My father and his partner wanted a baby. Simone, my father’s high school sweetheart, offered her body. She was glowing until that baby started to grow inside, pressing her spine and kicking, making her throw up.

She worked in the new coffee shop attached to Fred’s general store. I went in every morning to try a new flavor. The front of her green apron stuck out. The smell of coffee was starting to make her gag. I saw her back heave as she brewed my cup. Her face was red and puffy and her orange hair flew out like a clown wig.

Lloyd and my father came in, arm in arm. Simone barely acknowledged them. They ordered espressos to get them up to speed for the antique shop, which was booming now in the summertime. Lloyd said something about the sweet summertime and Simone said he should try carrying a baby around in this heat while smelling coffee all day and Lloyd made the sound of a cat hissing. Simone scratched his tan and fragile arm with her nails.

My father was distracted. “Lloyd, I do not want to sell that cradle, even if that couple comes in with another offer.”

Lloyd rubbed his wounded arm. “It’s horrendous.”

“I want it for little Natalie.”

I yelled at my father and Lloyd for being the antique kind of gays and not the stylist kind. I wanted them to care about the way Simone looked and felt.


I drove with her to Pittsfield, to Pamper Me. She said she was seeing a guy tonight — he was coming to her house. I wondered if that was right, seeing a man when she was carrying a baby, but she said life went on, if she met a nice guy she had to grab hold, right, given her luck with men? She said the baby didn’t matter – it wasn’t hers. I clammed up. She lit a cigarette and I gave her an evil look. She tossed it out the window.

She went super short and blond. I sat there the whole time, watching the ladies purr over her, touching her belly, feeling the kicks. Simone said the name was Nathan. She left as a different person.

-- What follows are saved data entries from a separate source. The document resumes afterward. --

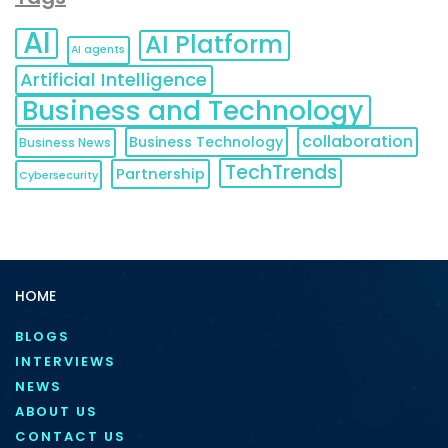
AI
AI Platform
AI agents
Artificial Intelligence
Business and Technology
collaboration
Business Technology
Business News
TechTrends
Partnership
Cybersecurity
HOME
BLOGS
INTERVIEWS
NEWS
ABOUT US
CONTACT US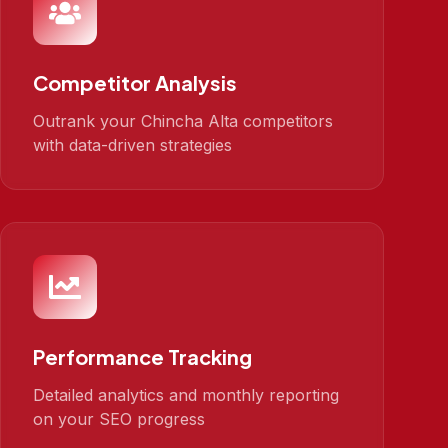
Competitor Analysis
Outrank your Chincha Alta competitors
with data-driven strategies
Performance Tracking
Detailed analytics and monthly reporting
on your SEO progress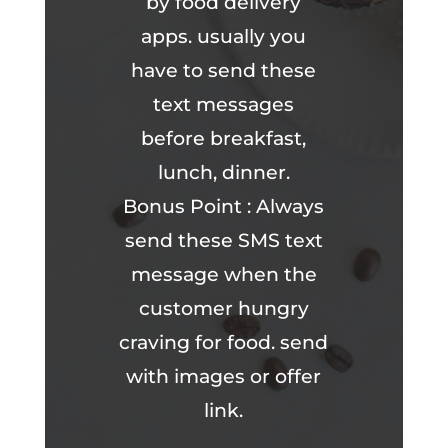
by food delivery
apps. usually you
have to send these
text messages
before breakfast,
lunch, dinner.
Bonus Point : Always
send these SMS text
message when the
customer hungry
craving for food. send
with images or offer
link.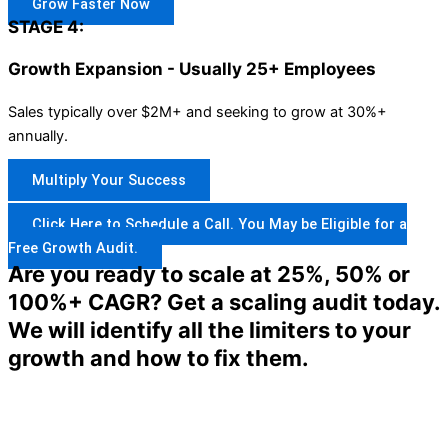
Grow Faster Now
STAGE 4:
Growth Expansion - Usually 25+ Employees
Sales typically over $2M+ and seeking to grow at 30%+
annually.
Multiply Your Success
Click Here to Schedule a Call. You May be Eligible for a
Free Growth Audit.
Are you ready to scale at 25%, 50% or
100%+ CAGR? Get a scaling audit today.
We will identify all the limiters to your
growth and how to fix them.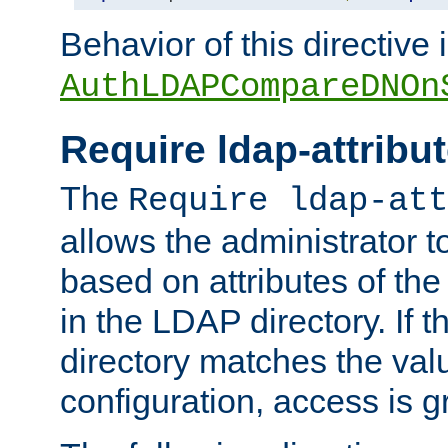
Behavior of this directive 
AuthLDAPCompareDNOn
Require ldap-attribu
The
Require ldap-att
allows the administrator t
based on attributes of the
in the LDAP directory. If th
directory matches the val
configuration, access is g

“What have you done, girl?” Lloyd was examining his own face in the espresso machine. “It’s not you.”

“That’s right, it isn’t me. I’m the stranger I should be, for this kind of thing.”

“I don’t mind it,” my father said.

“Oh, I feel so much better,” Simone said. “I have a date, from Match Mate.”

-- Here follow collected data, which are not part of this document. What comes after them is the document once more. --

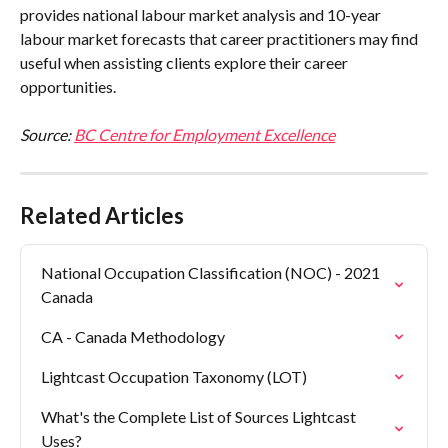
provides national labour market analysis and 10-year 
labour market forecasts that career practitioners may find 
useful when assisting clients explore their career 
opportunities.
Source: 
BC Centre for Employment Excellence
Related Articles
National Occupation Classification (NOC) - 2021 
Canada
CA - Canada Methodology
Lightcast Occupation Taxonomy (LOT)
What's the Complete List of Sources Lightcast 
Uses?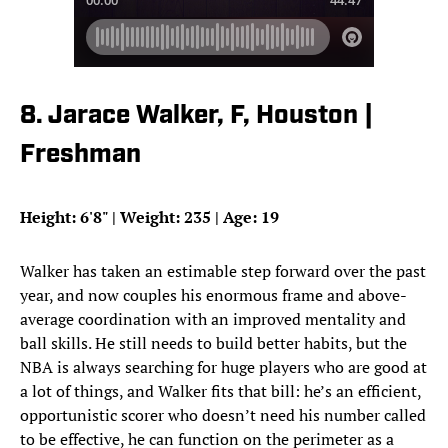
8. Jarace Walker, F, Houston |
Freshman
Height: 6'8" | Weight: 235 | Age: 19
Walker has taken an estimable step forward over the past
year, and now couples his enormous frame and above-
average coordination with an improved mentality and
ball skills. He still needs to build better habits, but the
NBA is always searching for huge players who are good at
a lot of things, and Walker fits that bill: he’s an efficient,
opportunistic scorer who doesn’t need his number called
to be effective, he can function on the perimeter as a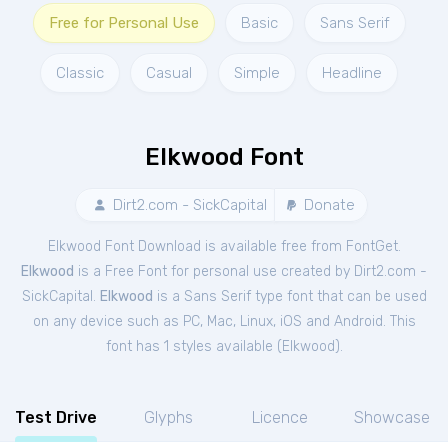
Free for Personal Use
Basic
Sans Serif
Classic
Casual
Simple
Headline
Elkwood Font
Dirt2.com - SickCapital
Donate
Elkwood Font Download is available free from FontGet.
Elkwood
is a Free
Font
for
personal
use created by Dirt2.com -
SickCapital.
Elkwood
is a Sans Serif type font that can be used
on any device such as PC, Mac, Linux, iOS and Android. This
font has 1 styles available (
Elkwood
).
Test Drive
Glyphs
Licence
Showcase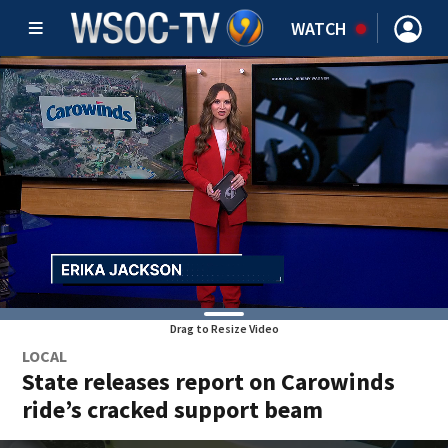
WATCH
Drag to Resize Video
LOCAL
State releases report on Carowinds
ride’s cracked support beam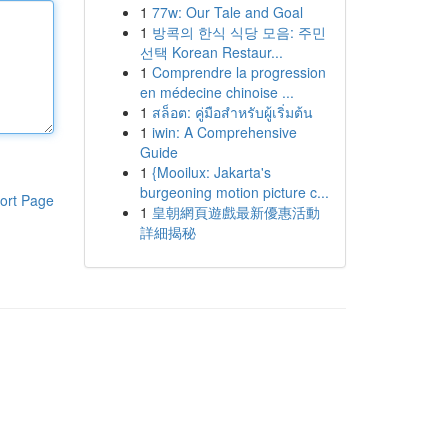
1
77w: Our Tale and Goal
1
방콕의 한식 식당 모음: 주민
선택 Korean Restaur...
1
Comprendre la progression
en médecine chinoise ...
1
สล็อต: คู่มือสำหรับผู้เริ่มต้น
1
iwin: A Comprehensive
Guide
1
{Mooilux: Jakarta's
burgeoning motion picture c...
ort Page
1
皇朝網頁遊戲最新優惠活動
詳細揭秘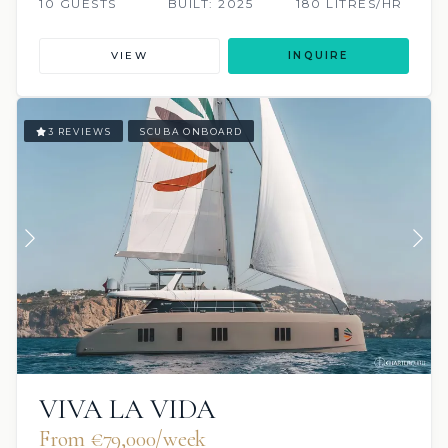
10 GUESTS
BUILT: 2025
180 LITRES/HR
VIEW
INQUIRE
3 REVIEWS
SCUBA ONBOARD
VIVA LA VIDA
From €79,000/week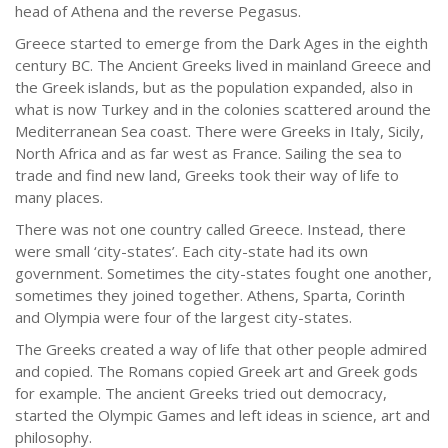
head of Athena and the reverse Pegasus.
Greece started to emerge from the Dark Ages in the eighth
century BC. The Ancient Greeks lived in mainland Greece and
the Greek islands, but as the population expanded, also in
what is now Turkey and in the colonies scattered around the
Mediterranean Sea coast. There were Greeks in Italy, Sicily,
North Africa and as far west as France. Sailing the sea to
trade and find new land, Greeks took their way of life to
many places.
There was not one country called Greece. Instead, there
were small ‘city-states’. Each city-state had its own
government. Sometimes the city-states fought one another,
sometimes they joined together. Athens, Sparta, Corinth
and Olympia were four of the largest city-states.
The Greeks created a way of life that other people admired
and copied. The Romans copied Greek art and Greek gods
for example. The ancient Greeks tried out democracy,
started the Olympic Games and left ideas in science, art and
philosophy.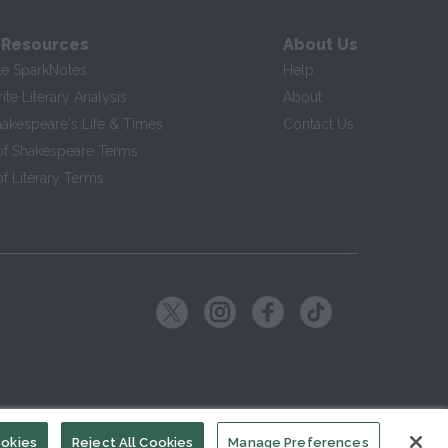
 Resources
About Us
te SparkNotes
Help
te Literary Analysis
About
hakespeare's Life & Times
Contact Us
of Shakespeare Terms
f Literary Terms
ookies
Reject All Cookies
Manage Preferences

“Is that a good idea?” My father examined his new mustache in the spot next to Lloyd.

“What do you care? I’m a stranger.”

He rolled his distorted eyes. “Simone.” He examined his teeth.


I didn’t like it, a stranger coming to her house. I thought there was a rule against that. I got there early, hid in the bushes and watched her little rancher. I saw her putting makeup on her red cheeks. She tried a few different lipsticks. I didn’t look away when she changed her dress. I got an eyeful of that belly.

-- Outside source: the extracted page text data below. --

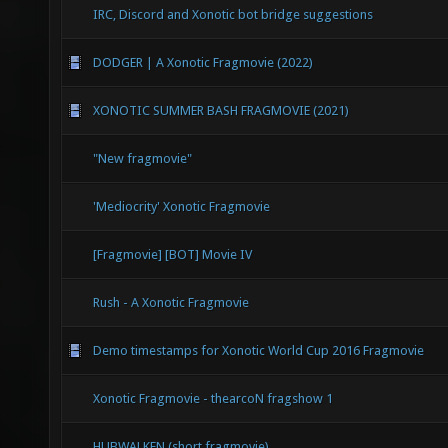
IRC, Discord and Xonotic bot bridge suggestions
DODGER | A Xonotic Fragmovie (2022)
XONOTIC SUMMER BASH FRAGMOVIE (2021)
"New fragmovie"
'Mediocrity' Xonotic Fragmovie
[Fragmovie] [BOT] Movie IV
Rush - A Xonotic Fragmovie
Demo timestamps for Xonotic World Cup 2016 Fragmovie
Xonotic Fragmovie - thearcoN fragshow 1
HUBWALKEN (short fragmovie)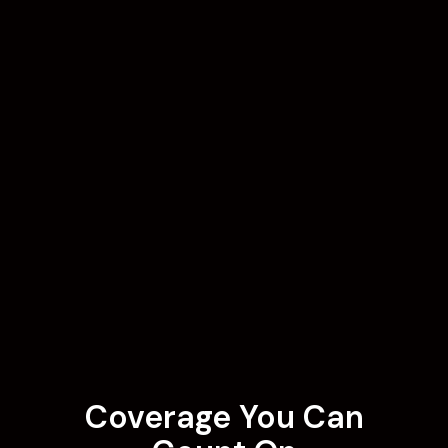
Coverage You Can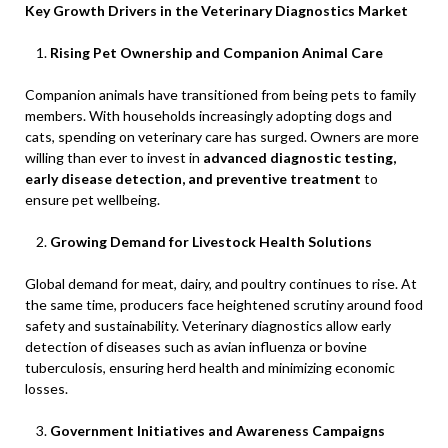
Key Growth Drivers in the Veterinary Diagnostics Market
Rising Pet Ownership and Companion Animal Care
Companion animals have transitioned from being pets to family
members. With households increasingly adopting dogs and
cats, spending on veterinary care has surged. Owners are more
willing than ever to invest in
advanced diagnostic testing,
early disease detection, and preventive treatment
to
ensure pet wellbeing.
Growing Demand for Livestock Health Solutions
Global demand for meat, dairy, and poultry continues to rise. At
the same time, producers face heightened scrutiny around food
safety and sustainability. Veterinary diagnostics allow early
detection of diseases such as avian influenza or bovine
tuberculosis, ensuring herd health and minimizing economic
losses.
Government Initiatives and Awareness Campaigns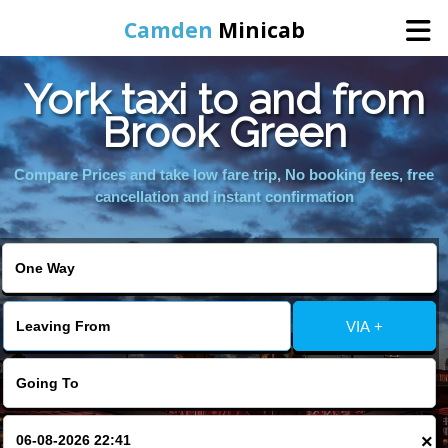
Camden
Minicab
York taxi to and from
Home
Brook Green
Online Booking
Compare Prices and take low fare trip, No booking fees, free
cancellation and instant confirmation
Services
Areas We Cover
VIA +
About Us
Contact Us
×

The car pulled up. It was dirty. It had driven back roads. The man opened his door and sat reading a piece of paper before getting out. He changed expressions, made hand gestures, practiced lines. He wore a gray suit that sagged when he stood.

He rang the bell, but Simone never moved. She bowed her head. He rang again. Simone examined her mirror. She rubbed a washcloth over her face. The washcloth turned the color of her makeup. The man took a jackknife from his suit pocket and severed a single rose from the bush by the door. He rang again. She kept her face in the cloth.


“It’s me. He’s gone.”

She cracked the door. Her face looked old, with trails of tears. I handed her the rose the guy had dropped.

She made me tea. She couldn’t stand coffee anymore. She said she would leave after the baby was born. Her sister had an apartment in Riley, nice one over a flower shop. The florist was hiring, and she had a knack.

I put my head on her belly and listened. I felt the movements. I mouthed the names: Nathan, Natalie. Simone wished for Nathan because my mother’s name was Natalie. She died of cancer when I was little. Simone had loved my father in high school, but he left her for my mother, who was pregnant with me.


“In a parallel universe, I would be your son.”

I tried to distract her from the pain. She screamed.  We were a mile from the hospital. I was driving too fast for fifteen. We had not called my father or Lloyd.

The doctor met us there. She told him she didn’t want to know right away. She may never want to know. I told him I didn’t want to know either. He raised his brow. “What relation are you?”

“I don’t know.”


I packed my stuff. I peeked into the baby’s room. There were only neutral shades: beige and yellow. The antique cradle waited, cold and haunted.

I walked to Simone’s. I hid in the bush and watched her brush her hair. I watched her rub cream on her empty belly. I rolled my suitcase to the door, cut a rose, and waited.